CHARLESTON, W.Va. (AP) — Cabell County commissioners want to make sure a syringe exchange program for drug users is fully in line with recent stricter West Virginia laws and voted to approve an audit of the program.

Like many such programs worldwide, the needle exchange allows intravenous drug users to get sterile syringes for free. The aim is to prevent the transmission of HIV and other diseases in the West Virginia county where more people have died of opioid overdoses than any other.

The Cabell County Commission approved a resolution Thursday seeking an evaluation and audit of the Cabell-Huntington Health Department’s syringe exchange, The Herald-Dispatch reported. That comes a year and a half after a new state law went into effect placing more stringent requirements on the programs. Needle exchanges and other harm-reduction activities are recommended by the Centers for Disease Control and use scientifically proven methods.

Commissioner Jim Morgan said there’s no indication the health department program is working outside the scope of the law, The Herald-Dispatch reported.

Commissioner Kelli Sobonya said the request for an audit was to ensure the program is following the new requirements passed by the state Legislature, the newspaper reported.

“Information is power,” she said. “This just evaluates to make sure we’re following the law and the rule.”

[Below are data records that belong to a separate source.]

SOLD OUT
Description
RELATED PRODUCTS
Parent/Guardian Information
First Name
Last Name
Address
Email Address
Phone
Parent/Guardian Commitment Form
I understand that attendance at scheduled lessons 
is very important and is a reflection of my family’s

The new law, signed by Republican Gov. Jim Justice last year, requires licenses for syringe collection and distribution programs. Operators have to offer an array of health outreach services, including overdose prevention education and substance abuse treatment program referrals. Participants also must show an identification card to get a syringe.

One provision requires syringes to be marked with the program passing them out. Another provision gives local governments the authority to bar certain groups or providers from setting up a syringe exchange program.

It took effect amid one of the nation’s highest spikes in HIV cases related to intravenous drug use. The surge was clustered mainly around the capital of Charleston and the city of Huntington in Cabell County. Opponents of the law said it would lead to the closure of syringe access programs and the continued spread of HIV.

Since the law’s implementation, several local health departments and other providers have shut down their syringe exchange programs, saying the new regulations are so strict that compliance is not possible.